Itu merespons adanya aksi borong bahan makanan, masker, maupun kekhawatiran terhadap kondisi perekonomian. ’’Tetap tenang. Jangan merespons informasi dengan panik,’’ katanya, Senin (9/3/2020).
Ia menyatakan saat ini pengendalian virus masih belum menentu. Langkah solusi, dikatakan politisi PDIP Jatim ini, dengan upaya pengendalian perencanaan anggaran APBD-Perubahan di Surabaya. ’’Perubahan ini nantinya bisa difokuskan untuk perhatian kepada pencegahan maupun sosialisasi,’’ kata pria yang akrab disapa WS ini.

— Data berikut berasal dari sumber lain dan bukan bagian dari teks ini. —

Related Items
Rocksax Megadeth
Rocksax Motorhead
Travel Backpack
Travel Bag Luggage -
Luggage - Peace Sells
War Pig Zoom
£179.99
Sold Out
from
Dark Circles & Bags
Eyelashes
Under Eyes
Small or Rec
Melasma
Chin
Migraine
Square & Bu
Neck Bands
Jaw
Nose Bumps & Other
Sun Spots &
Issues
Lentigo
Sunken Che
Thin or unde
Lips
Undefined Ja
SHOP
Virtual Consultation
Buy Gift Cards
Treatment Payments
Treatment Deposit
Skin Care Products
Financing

Perubahan anggaran APBD ini dinilai WS bisa dimasukkan ke dalam pos anggaran untuk preventif dan promotif.’ "Negara harus hadir. Itu bisa dilakukan Dinas Kesehatan maupun satgas yang bertugas dalam penanganan kesehatan,’’ terang dia.
Tak hanya itu. WS meminta agar pihak Dinas Kesehatan Kota Surabaya untuk segera memikirkan upaya dan tindakan pencegahan (preventif) maupun sosialisasi (promotif). ’’Kepanikan itu boleh jadi karena pemahaman masyarakat yang kurang,’’ ujar pasangan Risma dalam Pilkada Surabaya 2015 lalu tersebut.

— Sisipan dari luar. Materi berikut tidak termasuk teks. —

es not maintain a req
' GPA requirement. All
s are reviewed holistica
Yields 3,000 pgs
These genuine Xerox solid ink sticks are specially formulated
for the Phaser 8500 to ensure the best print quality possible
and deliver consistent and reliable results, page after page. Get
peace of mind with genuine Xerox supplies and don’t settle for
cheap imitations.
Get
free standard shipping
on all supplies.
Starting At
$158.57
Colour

Untuk itu, tindakan dari tenaga kesehatan yang diharapkan lebih maksimal lagi atau proaktif memberikan informasi kepada masyarkat secara langsung. 
Perihal pengendalian perencanaan anggaran untuk kesehatan ini, alumnus ITS Surabaya ini lebih menyoroti Instruksi Presiden Republik Indonesia Nomor 4 Tahun 2019.  Yakni, upaya pencegahan dalam menyikapi bencana non-alam akibat penyakit, pandemi global yang berdampak nasional haruslah disikapi dengan strategi perencanaan penganggaran di daerah.
’’Dalam waktu ini Saya akan berkordinasi dengan pakar kesehatan maupun ahli virologi dan kesehatan masyarakat sebagai bahan dengar pendapat,’’ pungas salah satu kandidat yang maju Pilwali Surabaya 2020 ini.